*PROMPT:* The answer should consist of every line of the material, repeated verbatim.

*THE DATA:*

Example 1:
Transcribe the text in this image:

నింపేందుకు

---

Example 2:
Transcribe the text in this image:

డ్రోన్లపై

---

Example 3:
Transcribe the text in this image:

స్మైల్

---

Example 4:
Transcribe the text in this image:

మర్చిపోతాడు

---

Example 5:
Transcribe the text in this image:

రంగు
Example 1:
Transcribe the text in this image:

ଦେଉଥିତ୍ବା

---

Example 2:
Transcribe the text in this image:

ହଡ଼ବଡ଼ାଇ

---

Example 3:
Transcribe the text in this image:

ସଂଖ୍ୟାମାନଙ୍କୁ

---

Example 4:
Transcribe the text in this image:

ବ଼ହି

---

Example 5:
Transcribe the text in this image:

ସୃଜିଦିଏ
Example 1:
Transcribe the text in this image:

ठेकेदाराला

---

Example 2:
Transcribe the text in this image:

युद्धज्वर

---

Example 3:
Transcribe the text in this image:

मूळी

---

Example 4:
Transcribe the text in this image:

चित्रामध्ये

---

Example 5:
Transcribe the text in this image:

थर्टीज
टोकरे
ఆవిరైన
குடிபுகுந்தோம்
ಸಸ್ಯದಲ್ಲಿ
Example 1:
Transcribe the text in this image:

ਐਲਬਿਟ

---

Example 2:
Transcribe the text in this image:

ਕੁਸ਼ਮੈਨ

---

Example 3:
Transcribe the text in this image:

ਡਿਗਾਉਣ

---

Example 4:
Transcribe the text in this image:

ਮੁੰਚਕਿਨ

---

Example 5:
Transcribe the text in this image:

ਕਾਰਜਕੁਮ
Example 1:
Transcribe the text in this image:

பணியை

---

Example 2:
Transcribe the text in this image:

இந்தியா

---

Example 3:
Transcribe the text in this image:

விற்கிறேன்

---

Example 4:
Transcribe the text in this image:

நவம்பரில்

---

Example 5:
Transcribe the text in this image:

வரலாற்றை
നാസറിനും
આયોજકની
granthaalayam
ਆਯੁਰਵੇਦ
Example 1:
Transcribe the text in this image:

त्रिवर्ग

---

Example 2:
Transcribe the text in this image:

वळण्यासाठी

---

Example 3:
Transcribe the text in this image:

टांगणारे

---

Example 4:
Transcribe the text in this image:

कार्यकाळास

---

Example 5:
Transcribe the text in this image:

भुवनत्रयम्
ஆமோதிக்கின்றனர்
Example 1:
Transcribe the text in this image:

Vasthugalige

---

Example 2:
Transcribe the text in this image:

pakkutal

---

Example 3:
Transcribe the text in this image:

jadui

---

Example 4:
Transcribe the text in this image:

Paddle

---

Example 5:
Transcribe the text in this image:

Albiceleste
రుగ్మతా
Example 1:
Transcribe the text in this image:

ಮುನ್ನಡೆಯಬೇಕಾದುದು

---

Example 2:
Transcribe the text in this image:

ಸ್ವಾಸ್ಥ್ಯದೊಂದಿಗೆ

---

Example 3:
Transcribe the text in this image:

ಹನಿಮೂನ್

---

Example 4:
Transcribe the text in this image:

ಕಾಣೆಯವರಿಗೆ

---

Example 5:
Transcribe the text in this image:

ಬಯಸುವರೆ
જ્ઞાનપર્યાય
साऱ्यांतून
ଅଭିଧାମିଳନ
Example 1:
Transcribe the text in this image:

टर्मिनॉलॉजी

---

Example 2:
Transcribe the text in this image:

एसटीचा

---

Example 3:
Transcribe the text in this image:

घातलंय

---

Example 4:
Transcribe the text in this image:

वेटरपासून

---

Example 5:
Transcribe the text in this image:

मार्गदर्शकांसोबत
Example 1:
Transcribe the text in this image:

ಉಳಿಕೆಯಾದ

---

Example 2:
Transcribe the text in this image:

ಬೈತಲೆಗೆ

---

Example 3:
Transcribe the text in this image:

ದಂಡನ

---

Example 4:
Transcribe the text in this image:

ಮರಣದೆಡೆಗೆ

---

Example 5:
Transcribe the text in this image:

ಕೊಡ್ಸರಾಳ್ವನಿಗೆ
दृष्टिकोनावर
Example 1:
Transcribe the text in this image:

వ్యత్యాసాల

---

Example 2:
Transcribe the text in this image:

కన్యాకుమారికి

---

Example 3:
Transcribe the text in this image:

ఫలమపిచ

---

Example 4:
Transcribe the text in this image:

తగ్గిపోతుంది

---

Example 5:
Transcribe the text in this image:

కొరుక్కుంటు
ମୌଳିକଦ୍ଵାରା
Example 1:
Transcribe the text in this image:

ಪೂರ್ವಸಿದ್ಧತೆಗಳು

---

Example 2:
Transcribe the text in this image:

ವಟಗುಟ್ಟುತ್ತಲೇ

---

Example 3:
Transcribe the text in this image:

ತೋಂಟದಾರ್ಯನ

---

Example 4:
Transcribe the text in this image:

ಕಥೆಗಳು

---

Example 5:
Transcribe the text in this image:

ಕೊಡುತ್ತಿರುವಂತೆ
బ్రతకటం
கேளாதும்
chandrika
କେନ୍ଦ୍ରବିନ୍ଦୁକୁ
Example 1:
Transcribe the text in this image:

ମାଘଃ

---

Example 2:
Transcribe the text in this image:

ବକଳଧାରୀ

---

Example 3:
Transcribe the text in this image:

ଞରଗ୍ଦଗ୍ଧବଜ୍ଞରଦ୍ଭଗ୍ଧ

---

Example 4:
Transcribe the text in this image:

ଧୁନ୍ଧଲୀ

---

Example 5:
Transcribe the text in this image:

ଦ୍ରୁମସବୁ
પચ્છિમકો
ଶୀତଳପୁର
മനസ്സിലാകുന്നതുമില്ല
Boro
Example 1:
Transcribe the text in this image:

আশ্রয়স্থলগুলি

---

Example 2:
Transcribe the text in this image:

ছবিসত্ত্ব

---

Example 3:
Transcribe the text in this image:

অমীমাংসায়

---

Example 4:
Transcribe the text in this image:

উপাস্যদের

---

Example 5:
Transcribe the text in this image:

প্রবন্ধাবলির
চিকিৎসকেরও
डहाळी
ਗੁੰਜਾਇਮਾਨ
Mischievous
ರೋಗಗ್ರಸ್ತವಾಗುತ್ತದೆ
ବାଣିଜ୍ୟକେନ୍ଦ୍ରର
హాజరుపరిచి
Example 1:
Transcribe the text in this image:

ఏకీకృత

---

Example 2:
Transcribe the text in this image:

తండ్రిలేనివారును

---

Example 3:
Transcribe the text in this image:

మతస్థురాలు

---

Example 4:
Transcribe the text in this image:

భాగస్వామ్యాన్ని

*PROBLEM SOLUTION:*
Example 1:
Transcribe the text in this image:

నింపేందుకు

---

Example 2:
Transcribe the text in this image:

డ్రోన్లపై

---

Example 3:
Transcribe the text in this image:

స్మైల్

---

Example 4:
Transcribe the text in this image:

మర్చిపోతాడు

---

Example 5:
Transcribe the text in this image:

రంగు
Example 1:
Transcribe the text in this image:

ଦେଉଥିତ୍ବା

---

Example 2:
Transcribe the text in this image:

ହଡ଼ବଡ଼ାଇ

---

Example 3:
Transcribe the text in this image:

ସଂଖ୍ୟାମାନଙ୍କୁ

---

Example 4:
Transcribe the text in this image:

ବ଼ହି

---

Example 5:
Transcribe the text in this image:

ସୃଜିଦିଏ
Example 1:
Transcribe the text in this image:

ठेकेदाराला

---

Example 2:
Transcribe the text in this image:

युद्धज्वर

---

Example 3:
Transcribe the text in this image:

मूळी

---

Example 4:
Transcribe the text in this image:

चित्रामध्ये

---

Example 5:
Transcribe the text in this image:

थर्टीज
टोकरे
ఆవిరైన
குடிபுகுந்தோம்
ಸಸ್ಯದಲ್ಲಿ
Example 1:
Transcribe the text in this image:

ਐਲਬਿਟ

---

Example 2:
Transcribe the text in this image:

ਕੁਸ਼ਮੈਨ

---

Example 3:
Transcribe the text in this image:

ਡਿਗਾਉਣ

---

Example 4:
Transcribe the text in this image:

ਮੁੰਚਕਿਨ

---

Example 5:
Transcribe the text in this image:

ਕਾਰਜਕੁਮ
Example 1:
Transcribe the text in this image:

பணியை

---

Example 2:
Transcribe the text in this image:

இந்தியா

---

Example 3:
Transcribe the text in this image:

விற்கிறேன்

---

Example 4:
Transcribe the text in this image:

நவம்பரில்

---

Example 5:
Transcribe the text in this image:

வரலாற்றை
നാസറിനും
આયોજકની
granthaalayam
ਆਯੁਰਵੇਦ
Example 1:
Transcribe the text in this image:

त्रिवर्ग

---

Example 2:
Transcribe the text in this image:

वळण्यासाठी

---

Example 3:
Transcribe the text in this image:

टांगणारे

---

Example 4:
Transcribe the text in this image:

कार्यकाळास

---

Example 5:
Transcribe the text in this image:

भुवनत्रयम्
ஆமோதிக்கின்றனர்
Example 1:
Transcribe the text in this image:

Vasthugalige

---

Example 2:
Transcribe the text in this image:

pakkutal

---

Example 3:
Transcribe the text in this image:

jadui

---

Example 4:
Transcribe the text in this image:

Paddle

---

Example 5:
Transcribe the text in this image:

Albiceleste
రుగ్మతా
Example 1:
Transcribe the text in this image:

ಮುನ್ನಡೆಯಬೇಕಾದುದು

---

Example 2:
Transcribe the text in this image:

ಸ್ವಾಸ್ಥ್ಯದೊಂದಿಗೆ

---

Example 3:
Transcribe the text in this image:

ಹನಿಮೂನ್

---

Example 4:
Transcribe the text in this image:

ಕಾಣೆಯವರಿಗೆ

---

Example 5:
Transcribe the text in this image:

ಬಯಸುವರೆ
જ્ઞાનપર્યાય
साऱ्यांतून
ଅଭିଧାମିଳନ
Example 1:
Transcribe the text in this image:

टर्मिनॉलॉजी

---

Example 2:
Transcribe the text in this image:

एसटीचा

---

Example 3:
Transcribe the text in this image:

घातलंय

---

Example 4:
Transcribe the text in this image:

वेटरपासून

---

Example 5:
Transcribe the text in this image:

मार्गदर्शकांसोबत
Example 1:
Transcribe the text in this image:

ಉಳಿಕೆಯಾದ

---

Example 2:
Transcribe the text in this image:

ಬೈತಲೆಗೆ

---

Example 3:
Transcribe the text in this image:

ದಂಡನ

---

Example 4:
Transcribe the text in this image:

ಮರಣದೆಡೆಗೆ

---

Example 5:
Transcribe the text in this image:

ಕೊಡ್ಸರಾಳ್ವನಿಗೆ
दृष्टिकोनावर
Example 1:
Transcribe the text in this image:

వ్యత్యాసాల

---

Example 2:
Transcribe the text in this image:

కన్యాకుమారికి

---

Example 3:
Transcribe the text in this image:

ఫలమపిచ

---

Example 4:
Transcribe the text in this image:

తగ్గిపోతుంది

---

Example 5:
Transcribe the text in this image:

కొరుక్కుంటు
ମୌଳିକଦ୍ଵାରା
Example 1:
Transcribe the text in this image:

ಪೂರ್ವಸಿದ್ಧತೆಗಳು

---

Example 2:
Transcribe the text in this image:

ವಟಗುಟ್ಟುತ್ತಲೇ

---

Example 3:
Transcribe the text in this image:

ತೋಂಟದಾರ್ಯನ

---

Example 4:
Transcribe the text in this image:

ಕಥೆಗಳು

---

Example 5:
Transcribe the text in this image:

ಕೊಡುತ್ತಿರುವಂತೆ
బ్రతకటం
கேளாதும்
chandrika
କେନ୍ଦ୍ରବିନ୍ଦୁକୁ
Example 1:
Transcribe the text in this image:

ମାଘଃ

---

Example 2:
Transcribe the text in this image:

ବକଳଧାରୀ

---

Example 3:
Transcribe the text in this image:

ଞରଗ୍ଦଗ୍ଧବଜ୍ଞରଦ୍ଭଗ୍ଧ

---

Example 4:
Transcribe the text in this image:

ଧୁନ୍ଧଲୀ

---

Example 5:
Transcribe the text in this image:

ଦ୍ରୁମସବୁ
પચ્છિમકો
ଶୀତଳପୁର
മനസ്സിലാകുന്നതുമില്ല
Boro
Example 1:
Transcribe the text in this image:

আশ্রয়স্থলগুলি

---

Example 2:
Transcribe the text in this image:

ছবিসত্ত্ব

---

Example 3:
Transcribe the text in this image:

অমীমাংসায়

---

Example 4:
Transcribe the text in this image:

উপাস্যদের

---

Example 5:
Transcribe the text in this image:

প্রবন্ধাবলির
চিকিৎসকেরও
डहाळी
ਗੁੰਜਾਇਮਾਨ
Mischievous
ರೋಗಗ್ರಸ್ತವಾಗುತ್ತದೆ
ବାଣିଜ୍ୟକେନ୍ଦ୍ରର
హాజరుపరిచి
Example 1:
Transcribe the text in this image:

ఏకీకృత

---

Example 2:
Transcribe the text in this image:

తండ్రిలేనివారును

---

Example 3:
Transcribe the text in this image:

మతస్థురాలు

---

Example 4:
Transcribe the text in this image:

భాగస్వామ్యాన్ని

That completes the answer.